Dem Russ Feingold Monday challenged Republican U.S. Sen. Ron Johnson to take a position on the Trans-Pacific Partnership trade deal, saying he's had long enough to decide.
Johnson's campaign has called Feingold's opposition to the trade pact a knee-jerk reaction, saying the former senator hadn't even reviewed the deal before announcing last spring he opposed it.
But Feingold said Monday he first saw a draft posted to the Internet last March, reviewed that thoroughly and then decided to oppose the "rip off" of a deal. He questioned whether Johnson has reviewed the document, which was formally released in November, saying there's no evidence he's looked at it.
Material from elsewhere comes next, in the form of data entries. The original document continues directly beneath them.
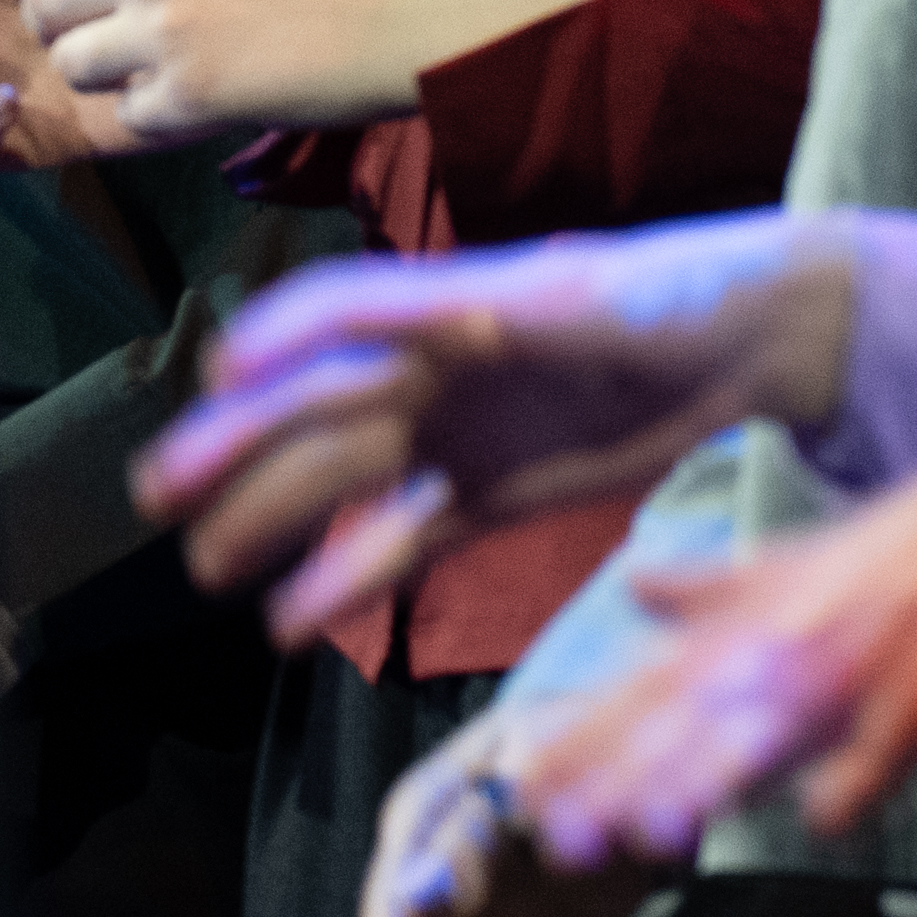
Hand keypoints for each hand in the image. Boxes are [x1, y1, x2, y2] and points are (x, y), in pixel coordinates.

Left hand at [0, 0, 592, 149]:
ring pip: (71, 65)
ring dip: (106, 73)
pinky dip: (158, 112)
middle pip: (40, 5)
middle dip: (62, 26)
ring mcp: (165, 31)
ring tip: (163, 61)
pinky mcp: (192, 96)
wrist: (404, 8)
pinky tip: (205, 90)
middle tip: (111, 32)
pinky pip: (128, 113)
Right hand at [135, 212, 859, 645]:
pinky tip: (295, 623)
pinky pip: (406, 543)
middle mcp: (429, 370)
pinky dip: (350, 579)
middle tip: (159, 497)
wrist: (756, 341)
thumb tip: (336, 321)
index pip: (321, 330)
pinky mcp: (495, 492)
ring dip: (276, 524)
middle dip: (234, 455)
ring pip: (344, 486)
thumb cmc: (663, 294)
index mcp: (436, 310)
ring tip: (211, 569)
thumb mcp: (555, 297)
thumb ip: (442, 311)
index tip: (212, 384)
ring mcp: (459, 435)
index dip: (263, 354)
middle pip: (312, 418)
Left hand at [506, 356, 916, 869]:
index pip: (656, 686)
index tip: (523, 791)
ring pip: (776, 721)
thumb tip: (636, 590)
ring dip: (713, 775)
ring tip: (650, 830)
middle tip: (555, 836)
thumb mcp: (808, 558)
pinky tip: (824, 815)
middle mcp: (798, 628)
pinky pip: (894, 726)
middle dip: (622, 774)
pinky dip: (860, 765)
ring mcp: (871, 645)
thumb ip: (721, 588)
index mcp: (766, 612)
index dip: (589, 739)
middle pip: (695, 711)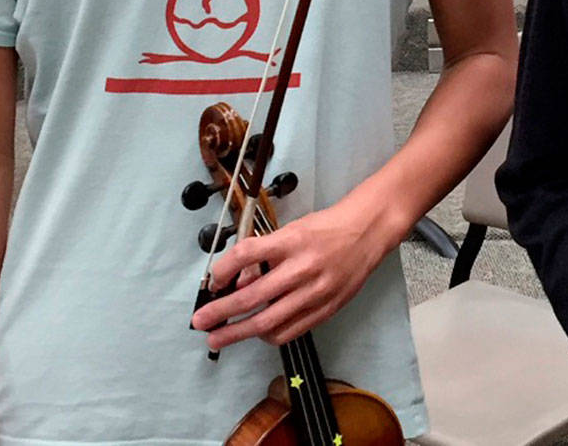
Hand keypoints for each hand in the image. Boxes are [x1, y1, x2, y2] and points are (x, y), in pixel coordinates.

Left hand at [191, 194, 389, 350]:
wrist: (366, 232)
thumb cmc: (326, 228)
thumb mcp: (292, 229)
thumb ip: (266, 254)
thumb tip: (238, 280)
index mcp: (292, 240)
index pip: (246, 255)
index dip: (222, 270)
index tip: (212, 281)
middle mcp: (302, 267)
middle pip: (252, 296)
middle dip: (220, 312)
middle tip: (200, 321)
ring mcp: (315, 292)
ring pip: (268, 321)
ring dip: (237, 333)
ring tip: (219, 338)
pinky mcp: (325, 309)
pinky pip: (289, 331)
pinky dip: (268, 334)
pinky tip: (257, 332)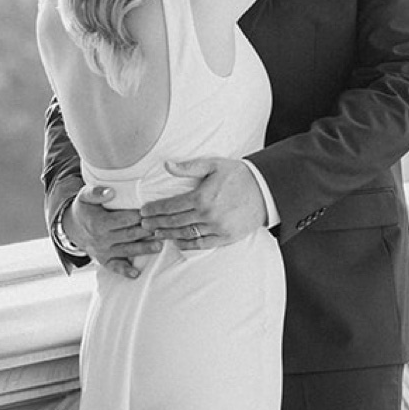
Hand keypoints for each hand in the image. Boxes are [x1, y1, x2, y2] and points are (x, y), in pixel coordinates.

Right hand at [66, 184, 160, 279]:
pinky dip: (125, 271)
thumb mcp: (85, 196)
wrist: (72, 227)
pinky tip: (136, 274)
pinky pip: (115, 267)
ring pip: (126, 250)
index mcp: (98, 222)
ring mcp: (103, 251)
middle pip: (128, 235)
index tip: (152, 212)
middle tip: (162, 229)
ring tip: (159, 246)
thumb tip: (111, 192)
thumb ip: (97, 192)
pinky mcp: (104, 260)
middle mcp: (101, 239)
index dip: (138, 215)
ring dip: (143, 249)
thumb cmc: (85, 208)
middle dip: (146, 232)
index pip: (123, 219)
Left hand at [138, 158, 266, 249]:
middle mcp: (208, 215)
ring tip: (156, 234)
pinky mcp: (226, 237)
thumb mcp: (214, 165)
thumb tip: (167, 165)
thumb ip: (189, 167)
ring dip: (169, 235)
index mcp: (202, 197)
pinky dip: (188, 244)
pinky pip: (202, 244)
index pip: (171, 206)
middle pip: (175, 222)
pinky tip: (177, 242)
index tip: (144, 211)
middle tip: (144, 224)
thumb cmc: (238, 175)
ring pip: (186, 234)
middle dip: (157, 223)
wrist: (265, 190)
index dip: (155, 210)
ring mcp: (217, 228)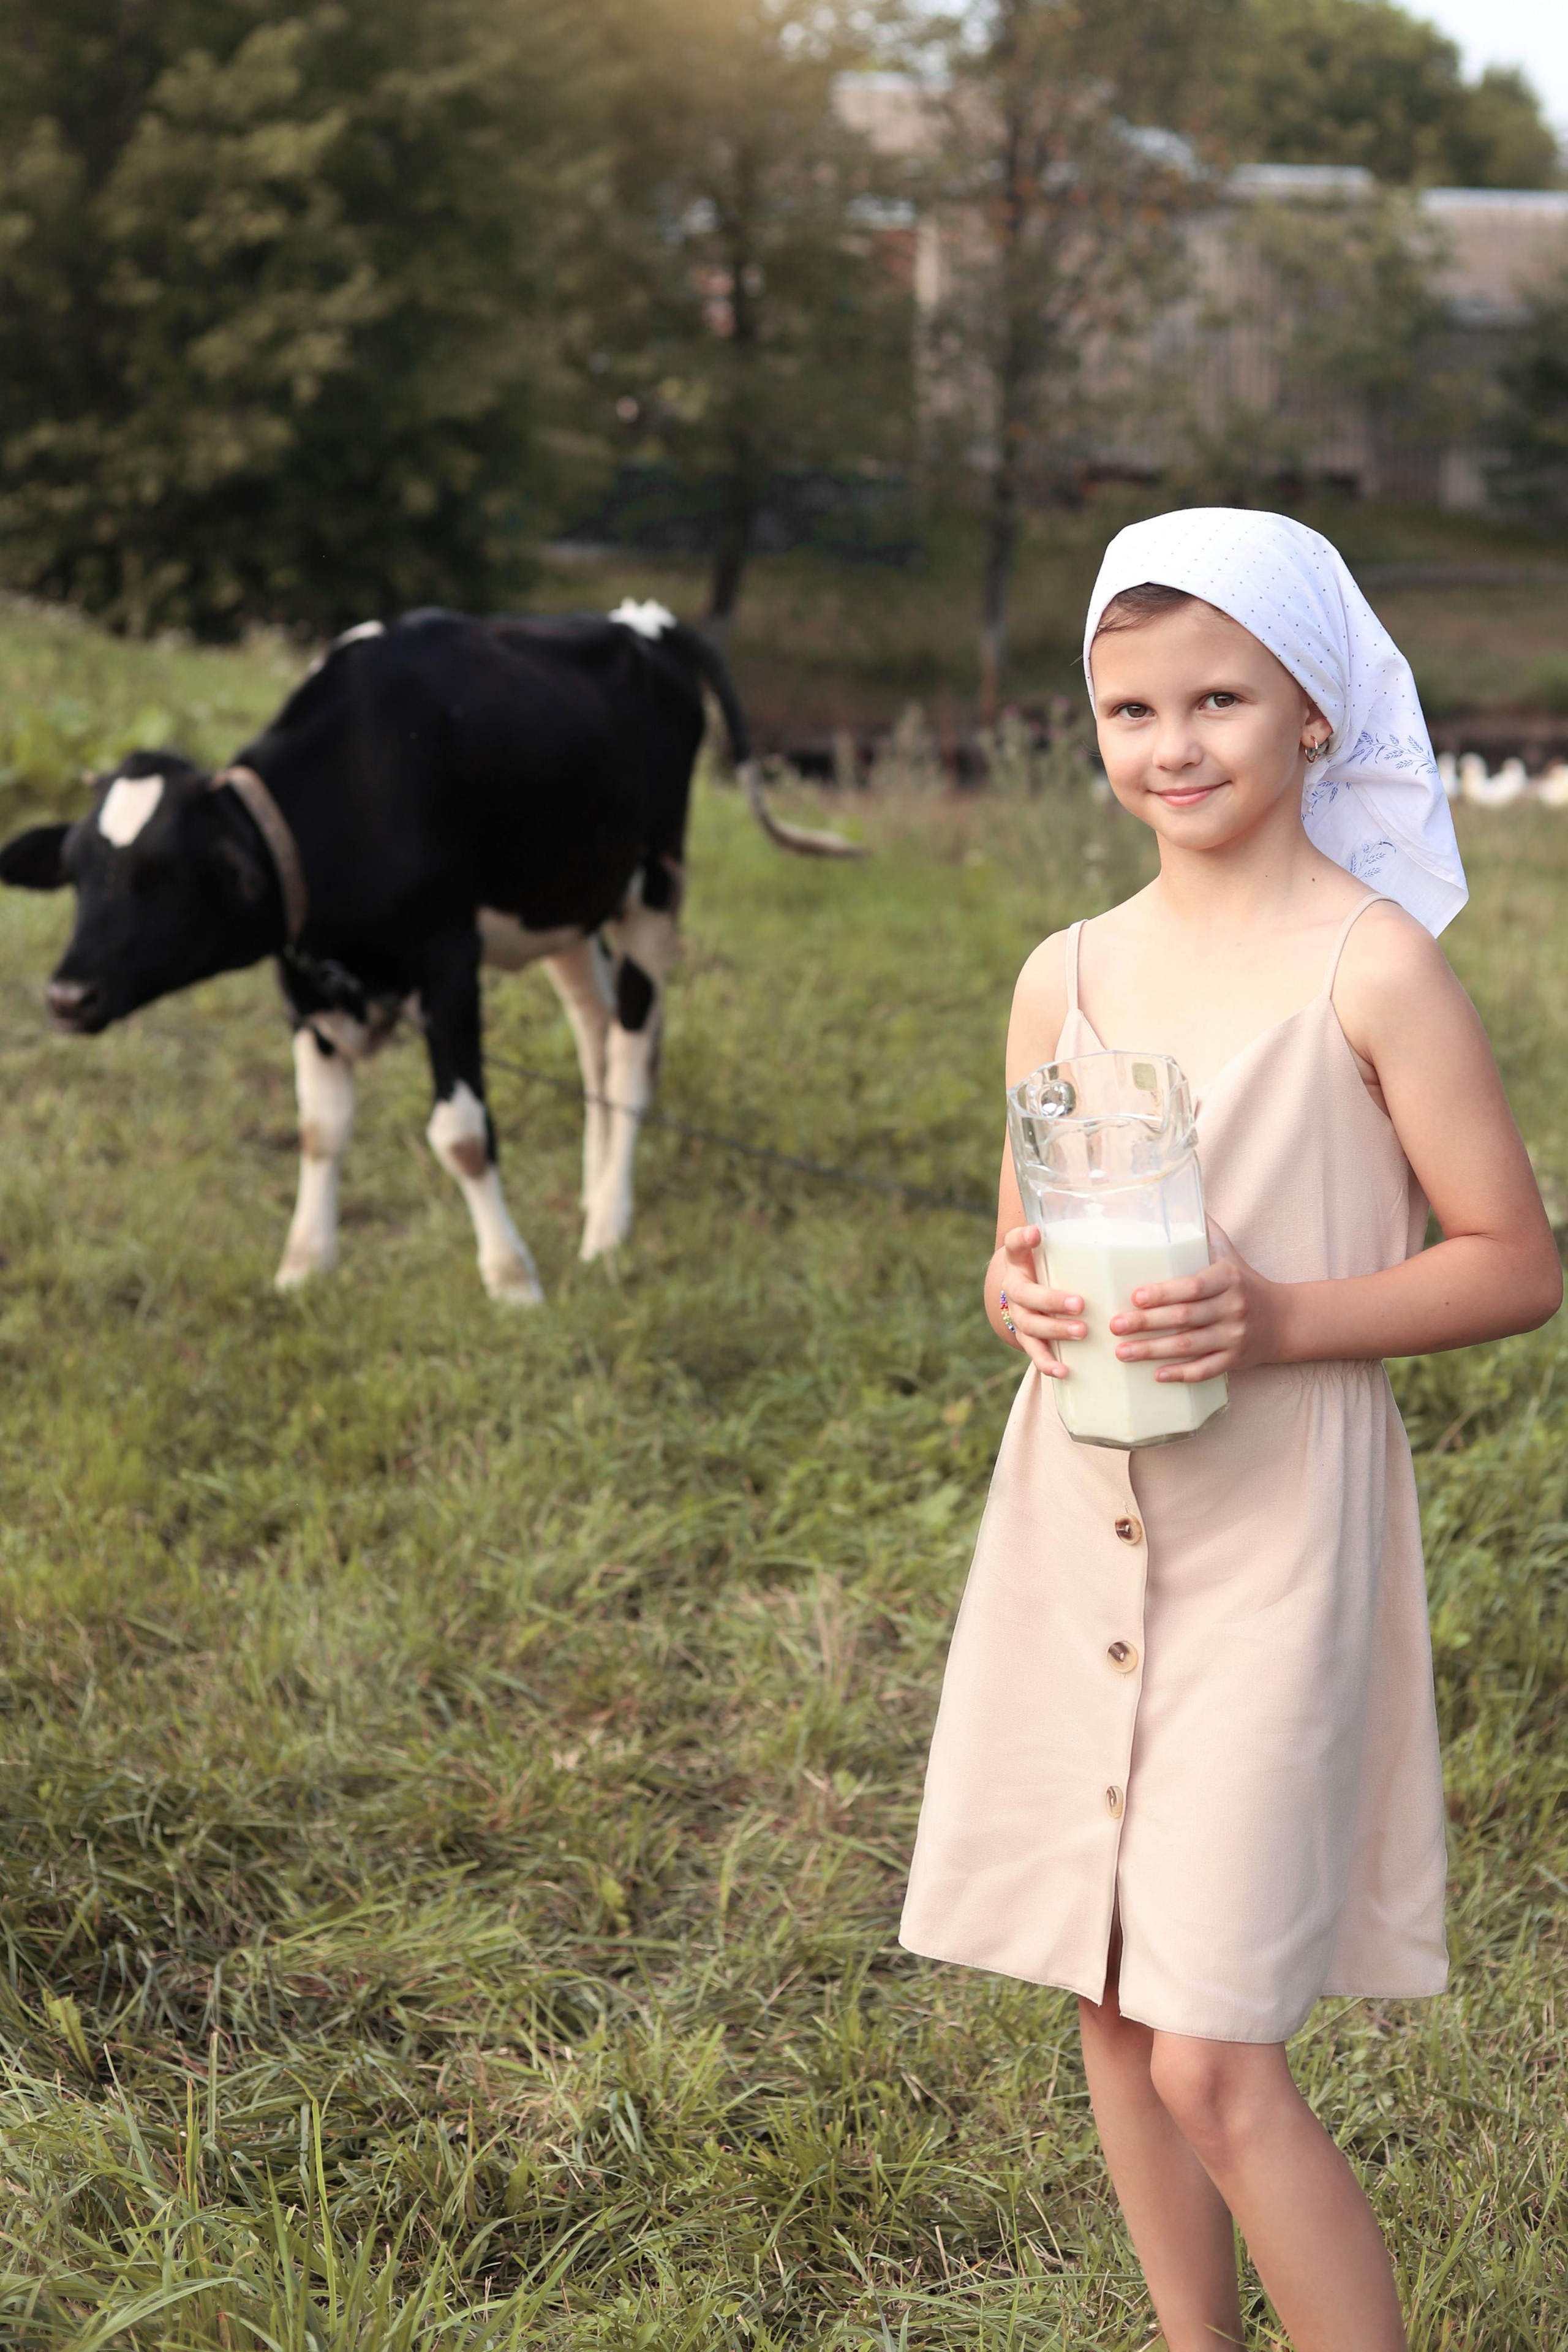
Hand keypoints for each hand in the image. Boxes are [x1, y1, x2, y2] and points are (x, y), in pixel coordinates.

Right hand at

"It's time for him to take a position. Four months is long enough," Feingold told reporters after a speech to the Wisconsin State Council of Machinists Spring Conference. "If you've got time to file lawsuits all the time about the Affordable Care Act, you ought to have time to work on something that the people of Wisconsin are really concerned about, and that's job loss."
Johnson spokesman Brian Reisinger said the senator is doing the "hard work of reaching out to affected constituents" before making a decision on "this complicated agreement."
"Senator Feingold only knows how to grow government, which is why he decided months ago to try for cheap political points by condemning this deal before he'd even read it," Reisinger said, adding about Johnson, "He believes the job of a senator is to do his homework and put facts ahead of rhetoric or politics."
Feingold also said the country needs to change tax code language that encourages companies to move their headquarters overseas, but he didn't embrace Hillary Clinton's criticism of Johnson Controls.
The publicly traded company announced it was merging with Tyco and would move the merged companies' headquarters to Ireland.
Feingold said he backs legislation by U.S. Sen. Dick Durbin, D-Ill., to clarify what percentage of a company's operations would have to be based in a foreign country "to get away with this."
Still, he called Milwaukee-based Johnson Controls a "great company."
Clinton started a TV ad earlier this month slamming the company's move.
"The answer isn't demonizing a company," Feingold said. "The answer is changing the law in a way that would make sense."
In other comments to reporters, Feingold:
*called the Republican Party a "mess" with the ongoing turmoil over front-runner Donald Trump and questioned why Johnson hasn't taken a stronger position on the billionaire's status as the front-runner.
U.S. Sen. Ben Sasse, R-Neb., posted to Facebook yesterday that he can't support Trump for president and would likely look for a third candidate if the businessman wins the GOP nomination. Congressman Reid Ribble, R-Sherwood, also has denounced Trump.
During an appearance on Charlie Sykes' radio show Monday, Johnson was asked about Sasse's position. Johnson had said earlier in the segment that he was praying for a GOP nominee that has "integrity, intelligence, ideas and courage." He said something similar when Sykes asked him about Sasse's announcement.
"I'm praying, let's see how the process plays out," he said. "Charlie, we have such enormous problems facing this nation. I don't like demagoguery on any side of the political spectrum, and we have it across the political spectrum."
Republicans, meanwhile, have pushed Feingold to publicly proclaim his candidate in the Dem presidential primary. He again said he'll support the Dem nominee, adding both Hillary Clinton and Bernie Sanders would make a good candidate.
"I've said that I'll support whoever the Democratic nominee is," Feingold said. "I don't know why Sen. Johnson is unable to make the same statement. I'm happy with our candidates, and I think they've done an admirable, mature job of talking about the issues."
*said he expects the race with Johnson to be close despite several surveys from the Marquette Law School that have him up on the incumbent by double digits.
"I do not take those kinds of numbers seriously," Feingold said. "I'm working as hard as I've ever worked in my life because so much is at stake."